Frequently asked questions
Short answers to the questions this explainer raises.
- What is Kato?
- Kato is a governed product intelligence layer for supplements and other complex health products. It sits directly between what a shopper actually means and what a commerce catalog contains, so recommendations rest on reviewed evidence instead of marketing copy and product titles.
- How does Kato's three-pillar architecture work?
- Kato separates three concerns that general-purpose systems usually merge: governed knowledge (structured facts about ingredients, health claims, and safety), universal product intelligence (what the market offers, read through connections such as Shopify partner APIs), and merchant intelligence (a single operator's private information). The relationship runs one way, so Kato's universal understanding never depends on any one merchant's private operational data.
- Why does Kato understand far more products than it recommends?
- Understanding a product and earning permission to recommend it are two separate gates. In testing across real Shopify catalogs, Kato reached 73.7% product-level understanding but only about 9.1% verified governed fit for a specific shopper need. That gap is the architecture working as designed, because recognizing a bottle of vitamins is not the same as proving it works or responsibly telling someone to take it.
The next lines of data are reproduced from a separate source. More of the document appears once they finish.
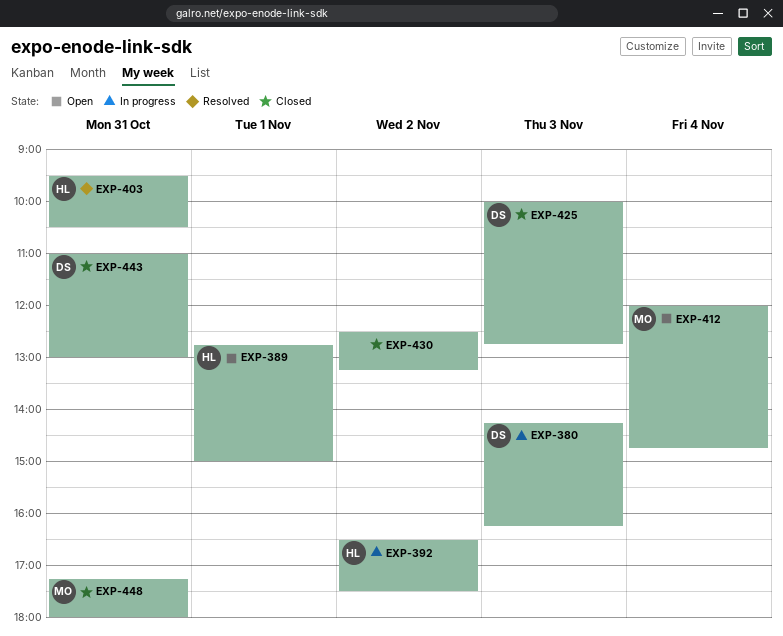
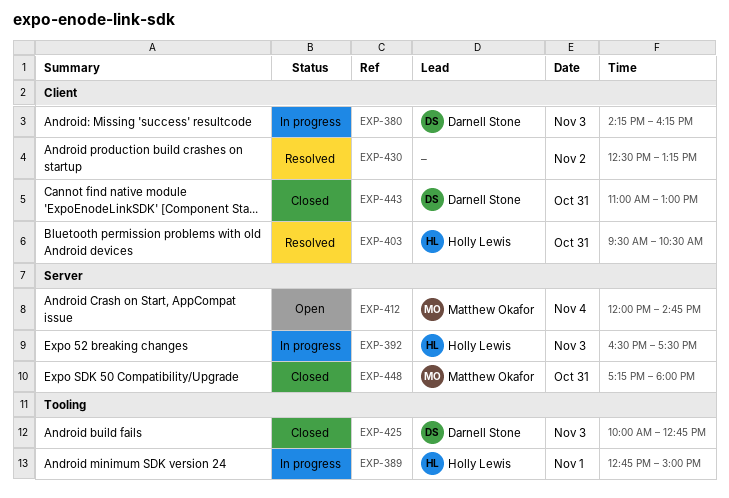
EXP-389, status: Open -> In progress
EXP-392, day: Nov 2 -> Nov 3
EXP-430, status: Closed -> Resolved

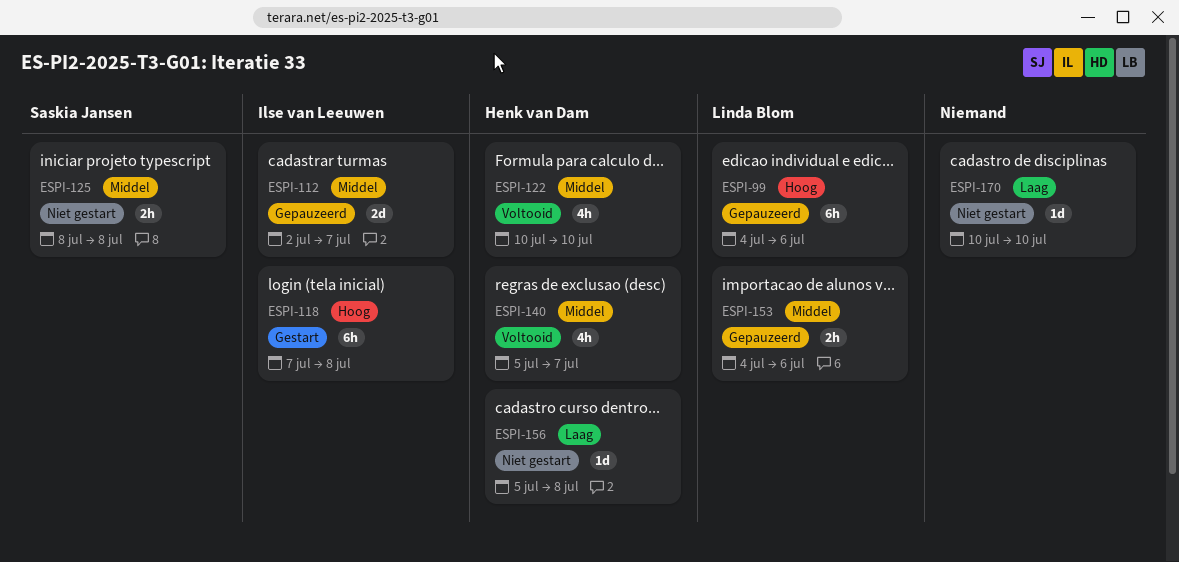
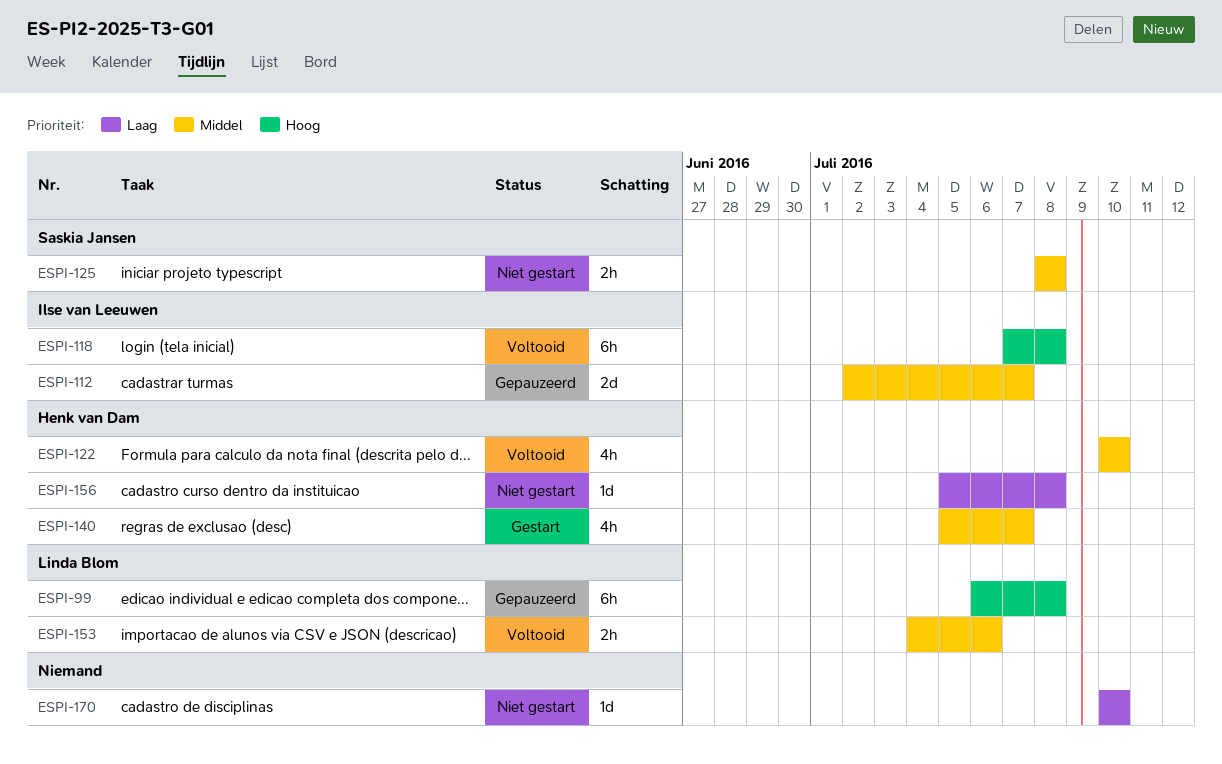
ESPI-99, start: Jul 4 -> Jul 6
ESPI-99, due: Jul 6 -> Jul 8
ESPI-118, status: Gestart -> Voltooid
ESPI-140, status: Voltooid -> Gestart
ESPI-153, status: Gepauzeerd -> Voltooid

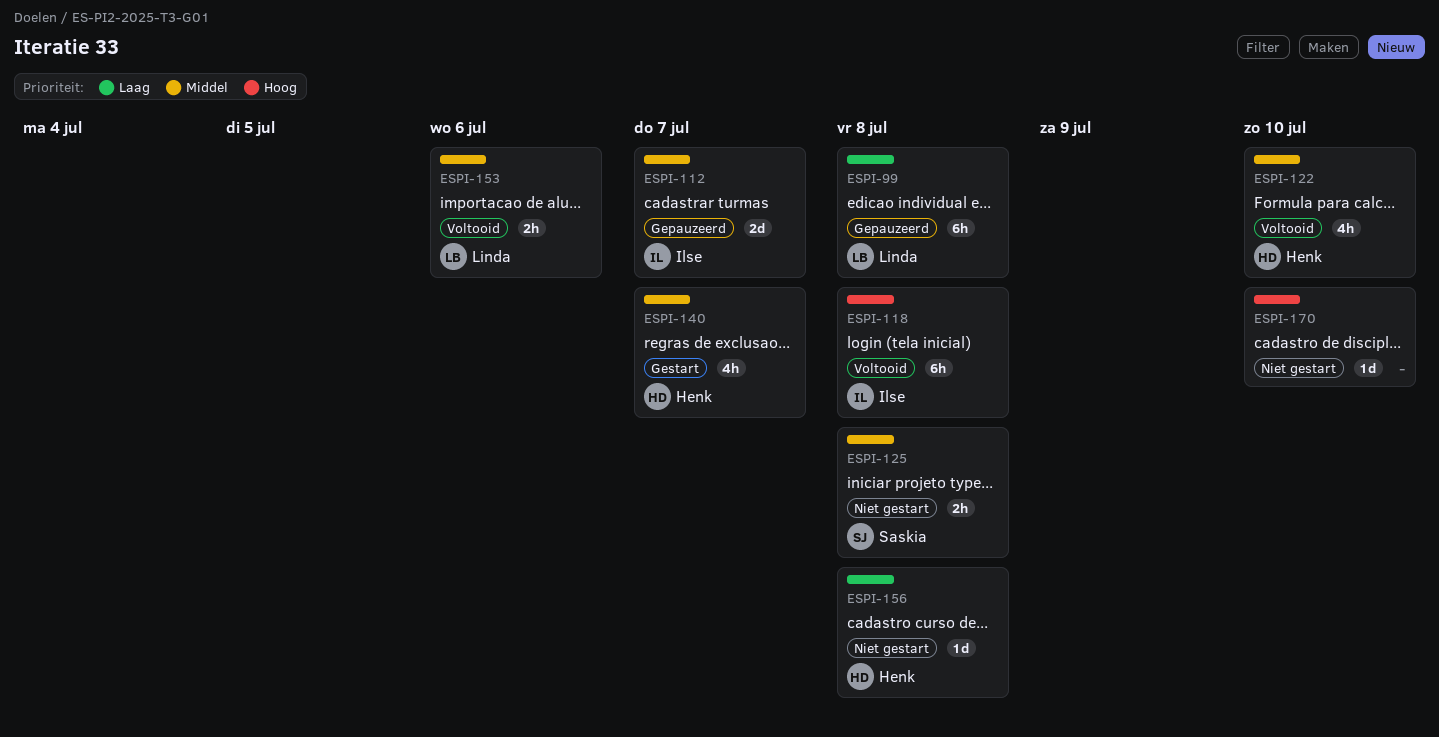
ESPI-99, priority: Hoog -> Laag
ESPI-170, priority: Laag -> Hoog

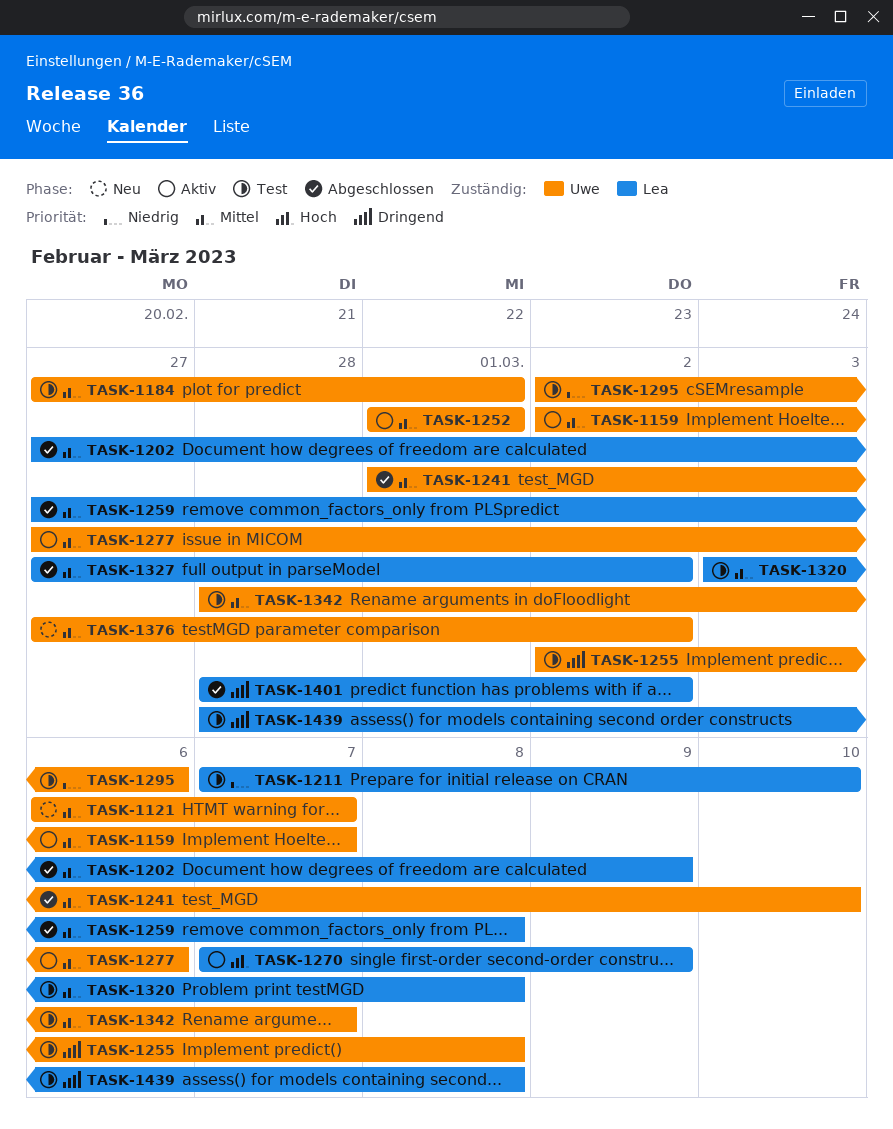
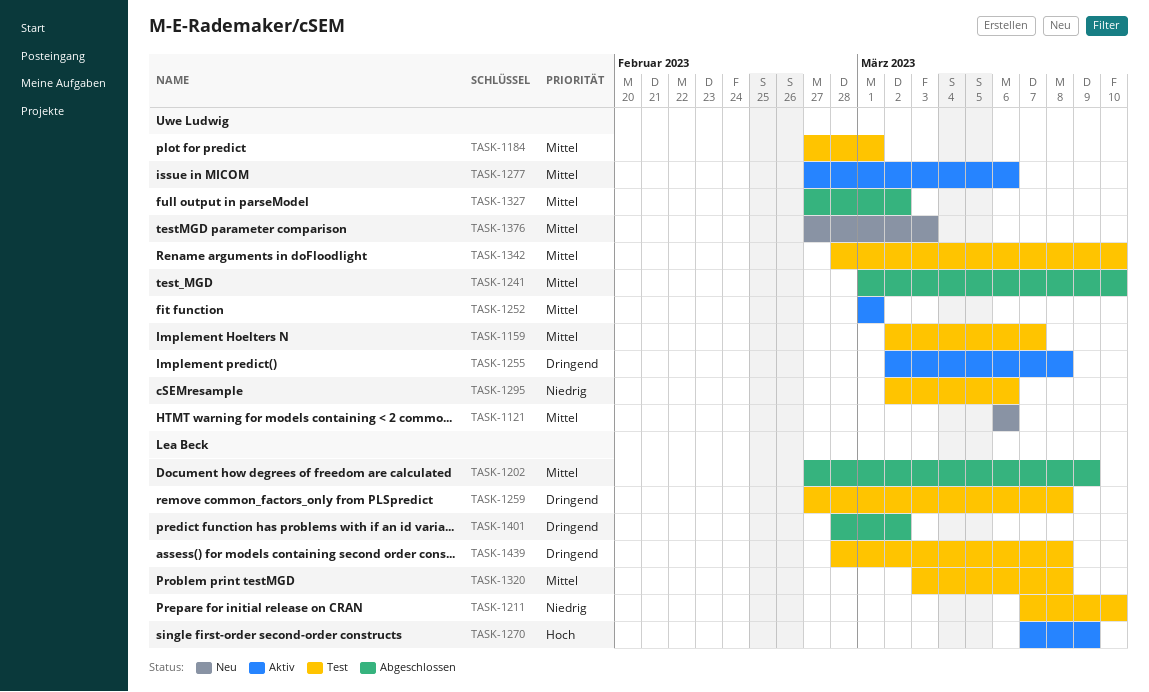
TASK-1121, due: Mar 7 -> Mar 6
TASK-1159, status: Aktiv -> Test
TASK-1255, status: Test -> Aktiv
TASK-1259, status: Abgeschlossen -> Test
TASK-1259, priority: Mittel -> Dringend
TASK-1327, owner: Lea Beck -> Uwe Ludwig
TASK-1342, due: Mar 7 -> Mar 10
TASK-1376, due: Mar 2 -> Mar 3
- What does 'nothing autopublishes' mean?
- New knowledge only enters Kato through a reviewer-gated process that requires evidence quality, clear provenance, safety context, and human approval. Nothing is added by scraping the web and nothing publishes itself, so Kato can distinguish what it recognizes, what the evidence supports, what it can safely conclude, and what remains uncertain.
- How does Kato handle hard constraints like 'no melatonin'?
- Kato's language intelligence converts natural shopper language, such as wanting something for sleep without melatonin, into structured intent, preferences, and non-negotiable constraints. On its strict testing benchmarks Kato recorded 0% hard constraint violations, escalated to safety protocols 100% of the time when required, and chose to abstain rather than guess in 96% of the cases where it should.
- What is agentic commerce, and why does it need an intelligence layer?
- Agentic commerce is shopping carried out by AI agents. In the emerging stack, shopper intent goes to an agent that checks a catalog and completes a transaction. In high-stakes categories like health and wellness that stack needs one more step, with intent routed through governed product intelligence before it ever reaches the catalog, so agents can recommend with a defensible basis rather than on commercial signals alone.
- Where does Kato stand today?
- The proof of concept is running: 51 core canonical ingredients, 65 ingredient forms, 63 strictly published governed statements, and 548 benchmarked Shopify catalog product cards. Kato measures not only how often it answers, but whether its decisions are better and safer, with every decision built to be explainable and traceable.